## ASSIGNMENT
In the records that follow, locate every line with "anche" and extract it.

## Saved entries
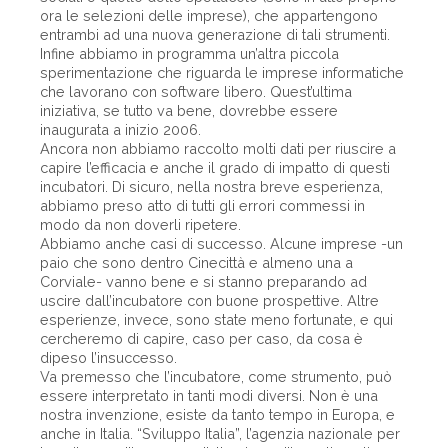
ora le selezioni delle imprese), che appartengono
entrambi ad una nuova generazione di tali strumenti.
Infine abbiamo in programma un’altra piccola
sperimentazione che riguarda le imprese informatiche
che lavorano con software libero. Quest’ultima
iniziativa, se tutto va bene, dovrebbe essere
inaugurata a inizio 2006.
Ancora non abbiamo raccolto molti dati per riuscire a
capire l’efficacia e anche il grado di impatto di questi
incubatori. Di sicuro, nella nostra breve esperienza,
abbiamo preso atto di tutti gli errori commessi in
modo da non doverli ripetere.
Abbiamo anche casi di successo. Alcune imprese -un
paio che sono dentro Cinecittà e almeno una a
Corviale- vanno bene e si stanno preparando ad
uscire dall’incubatore con buone prospettive. Altre
esperienze, invece, sono state meno fortunate, e qui
cercheremo di capire, caso per caso, da cosa è
dipeso l’insuccesso.
Va premesso che l’incubatore, come strumento, può
essere interpretato in tanti modi diversi. Non è una
nostra invenzione, esiste da tanto tempo in Europa, e
anche in Italia. “Sviluppo Italia”, l’agenzia nazionale per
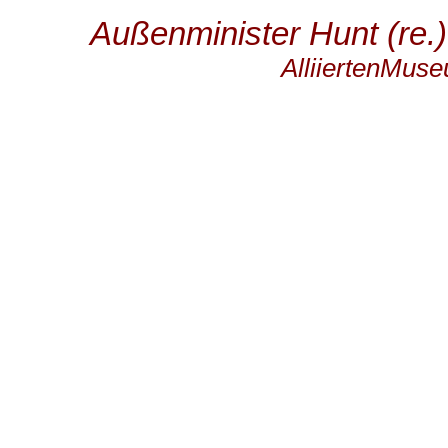
Außenminister Hunt (re.
AlliiertenMuse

## OUTPUT FOR THIS TASK
capire l’efficacia e anche il grado di impatto di questi
Abbiamo anche casi di successo. Alcune imprese -un
anche in Italia. “Sviluppo Italia”, l’agenzia nazionale per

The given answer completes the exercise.